Garage (video game)

Garage (full title: GARAGE: Bad Dream Adventure; Japanese: ガラージュ) is a 1999 Japanese horror adventure video game developed by Kinotrope and published by Toshiba-EMI for Windows and Macintosh.

Garage
Developer(s)Kinotrope
Publisher(s)Toshiba-EMI
Platform(s)Windows, Macintosh
Release1999
Genre(s)Adventure, Horror

Production

The game was designed by Japanese surrealist Tomomi Yuki Sakuba.[1] It was also directed by Sakuba, produced by Masahiro Ikuta, co-produced by Akihiko Kawa, and programmed by Akiya Hayashi. 3D graphics were completed by Gengo Ito and Hiroki Watanabe, and music was composed by Tomonori Tanaka.[2]

Sakuba began his interest in games with the title Cosmic Osmo, which he had played around 1990. After learning the game had been written on HyperCard, a software that comes for free with a Mac, he went to the library and began reading up how to program using the language. He made a few experimental projects including Hobbit's Great Adventure and Talking before setting his sights on making a full-fledged game.[3]

When sketching out the design of the hero, Sakuba settled on a creature with an organic head on the body of the machine. He eventually decided to make this the design of all the characters.[4] At least one poster was designed before the final poster was chosen for marketing.[5] The official website for the game was founded in August 1995, and the director maintained a diary to update his progress.[6]

The first release of this game was limited to 3,000 copies. The game's publisher, Toshiba-EMI, withdrew from CD-ROM publishing before further copies could be produced.[7] Even in Japan, where the game was released, Garage is considered extremely rare, with only a few thousand copies in existence. When it appeared on the trading site Suruga-ya, it had an asking price of 300,000 yen.

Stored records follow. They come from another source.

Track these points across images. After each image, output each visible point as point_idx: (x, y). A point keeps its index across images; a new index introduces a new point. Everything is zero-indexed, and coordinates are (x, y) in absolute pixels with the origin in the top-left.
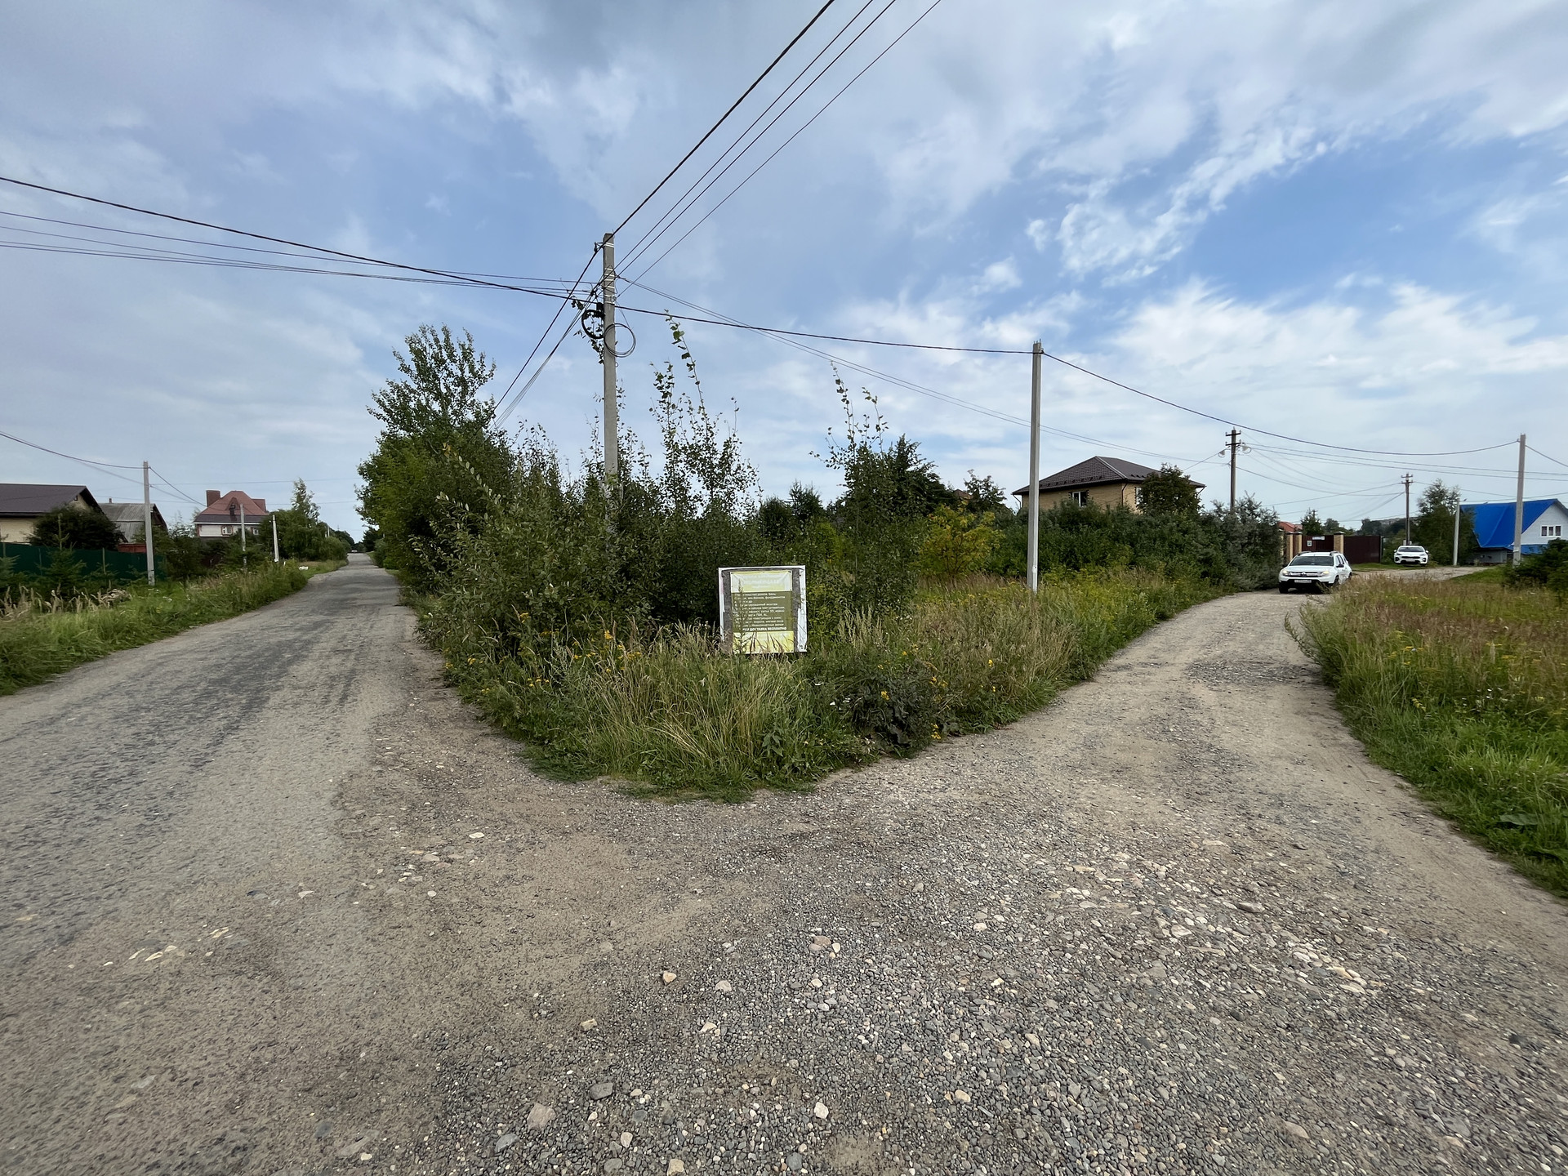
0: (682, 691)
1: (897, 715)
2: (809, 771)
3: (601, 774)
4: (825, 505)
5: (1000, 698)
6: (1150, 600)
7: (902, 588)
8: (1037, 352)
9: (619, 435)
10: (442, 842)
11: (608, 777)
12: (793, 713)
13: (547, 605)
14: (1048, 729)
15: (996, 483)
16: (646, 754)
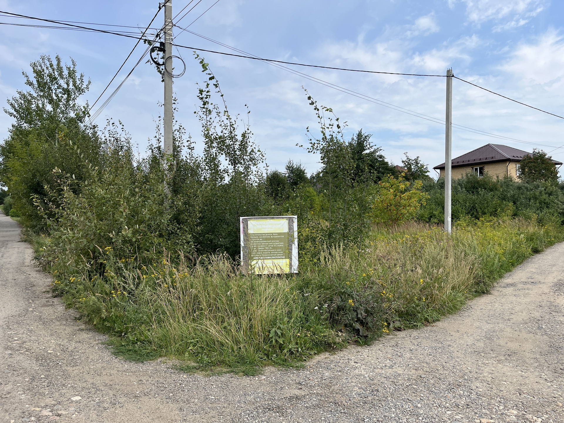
0: (215, 299)
1: (359, 316)
2: (301, 354)
3: (161, 356)
4: (309, 176)
5: (428, 305)
6: (527, 240)
7: (361, 230)
8: (450, 76)
9: (174, 129)
10: (53, 402)
11: (165, 358)
12: (290, 313)
13: (124, 242)
14: (461, 326)
15: (422, 161)
16: (191, 343)
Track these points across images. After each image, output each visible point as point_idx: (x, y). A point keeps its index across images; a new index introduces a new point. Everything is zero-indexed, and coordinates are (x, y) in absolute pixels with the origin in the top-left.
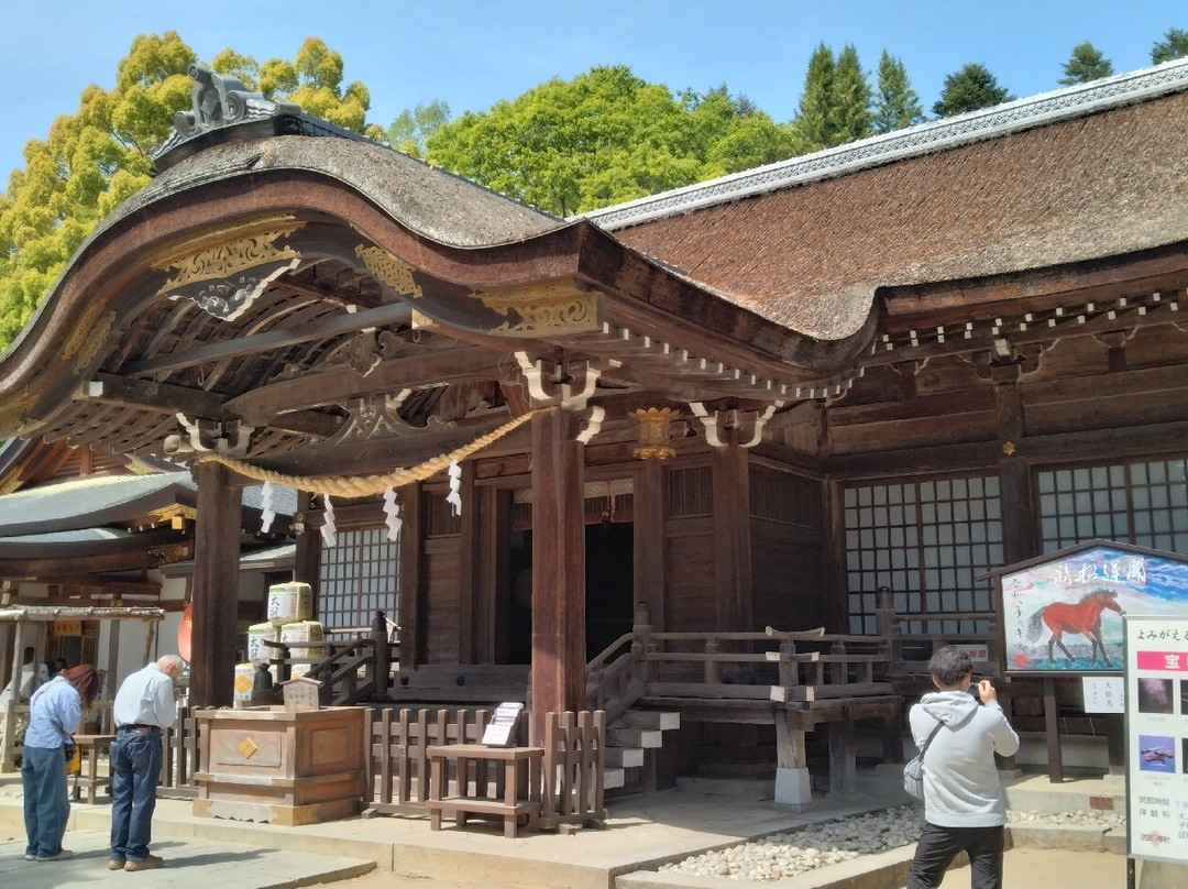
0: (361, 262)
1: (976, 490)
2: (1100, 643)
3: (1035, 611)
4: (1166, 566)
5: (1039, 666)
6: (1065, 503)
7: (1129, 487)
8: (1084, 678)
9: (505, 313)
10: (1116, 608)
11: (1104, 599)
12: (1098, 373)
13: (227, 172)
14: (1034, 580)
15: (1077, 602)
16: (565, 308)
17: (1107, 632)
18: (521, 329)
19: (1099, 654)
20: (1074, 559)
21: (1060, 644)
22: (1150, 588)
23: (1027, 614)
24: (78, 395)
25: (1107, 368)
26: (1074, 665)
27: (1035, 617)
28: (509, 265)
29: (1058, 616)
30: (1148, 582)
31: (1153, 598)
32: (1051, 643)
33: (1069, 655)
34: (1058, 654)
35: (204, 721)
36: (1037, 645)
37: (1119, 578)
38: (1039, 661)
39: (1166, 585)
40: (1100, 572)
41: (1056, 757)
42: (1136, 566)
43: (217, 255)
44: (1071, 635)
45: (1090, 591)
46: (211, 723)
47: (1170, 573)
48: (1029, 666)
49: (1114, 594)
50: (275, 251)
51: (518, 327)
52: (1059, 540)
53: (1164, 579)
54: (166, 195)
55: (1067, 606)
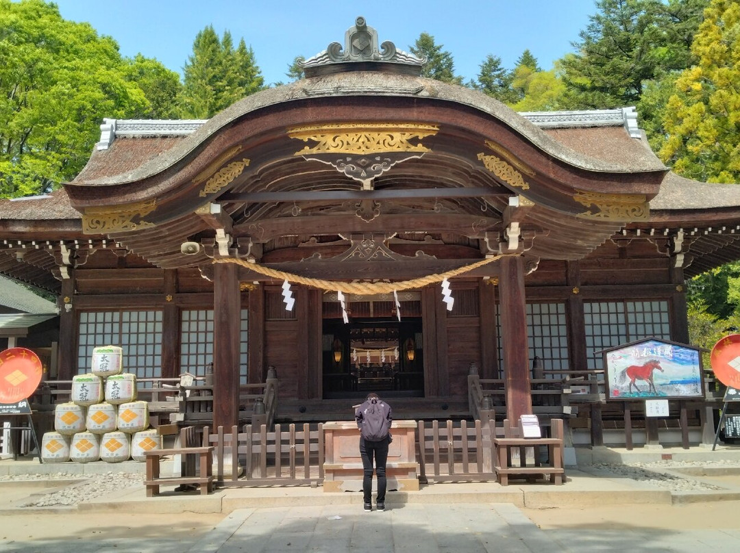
0: (481, 163)
1: (553, 310)
2: (653, 384)
3: (622, 370)
4: (681, 349)
5: (625, 396)
6: (596, 319)
7: (626, 313)
8: (647, 401)
9: (589, 206)
10: (659, 368)
11: (654, 364)
12: (614, 258)
13: (397, 93)
14: (622, 355)
15: (642, 365)
16: (630, 209)
17: (656, 379)
18: (599, 216)
19: (652, 389)
20: (641, 345)
21: (634, 385)
22: (674, 360)
23: (619, 371)
24: (200, 211)
25: (618, 256)
26: (641, 395)
27: (623, 373)
28: (615, 183)
29: (634, 372)
30: (673, 357)
31: (676, 364)
32: (630, 384)
33: (639, 390)
34: (634, 390)
35: (329, 431)
36: (624, 385)
37: (661, 355)
38: (625, 393)
39: (681, 358)
40: (652, 352)
41: (629, 439)
42: (668, 349)
43: (356, 139)
44: (639, 381)
45: (648, 360)
46: (335, 432)
47: (682, 353)
48: (620, 396)
49: (658, 362)
50: (410, 145)
51: (597, 214)
52: (637, 335)
53: (680, 356)
54: (334, 95)
55: (637, 367)
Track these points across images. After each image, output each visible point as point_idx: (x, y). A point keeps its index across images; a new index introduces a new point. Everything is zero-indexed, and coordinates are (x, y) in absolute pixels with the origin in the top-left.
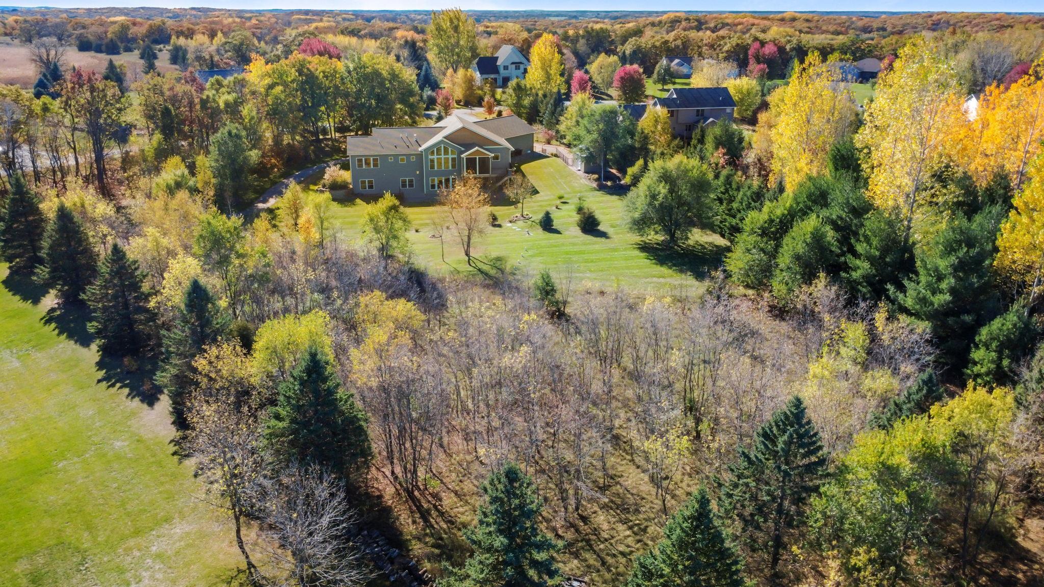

It is currently available on the internet due to members of the 4chan's /vr/ board finding it on auction and putting together the money to purchase and preserve it.[1] The game's creator has resistance to republishing it, firstly because the "game balance" has changed, and secondly he does not own the rights to it.[8] A Garage Private Edition went on sales in mid-2007, and quickly sold out.[7] With permission of Tomomi Yuki Sakuba, the game was a repackaging of the first release.[7]

Plot and gameplay

Garage is surreal and nightmarish point and click adventure set in a world full of biomechanical machines. The player takes control of a small robot who is tasked with finding an entity called the "shadow", and to escape the world in which they live. The game's graphics are pre-rendered and digitized.

Critical reception

Hardcore Gaming 101 deemed Garage a "profoundly uncomfortable game to look at", due to its unsettling nature.[1]

References

  1. Kalata, Kurt (February 23, 2018). "Garage: Bad Dream Adventure". Hardcore Gaming 101.
  2. Sakuba, Tomomi Yuki (2018). "Garage Staff". T-s-k-b (developer's website).
  3. Sakuba, Tomomi Yuki (October 10, 1999). "Creating games". Kinotrope (Official Garage website). Archived from the original on October 10, 1999. Retrieved August 25, 2020.
  4. Sakuba, Tomomi Yuki (1997). "Character concept art". T-s-k-b (developer's website).
  5. Sakuba, Tomomi Yuki (1999). "Other concept art". T-s-k-b (developer's website).
  6. Sakuba, Tomomi Yuki (June 9, 2002). "The latest diary entry". Kinotrope (Official Garage website). Archived from the original on June 9, 2002. Retrieved August 25, 2020.
  7. Sakuba, Tomomi Yuki (April 30, 2008). "Garage Private Edition news". T-s-k-b (developer's website).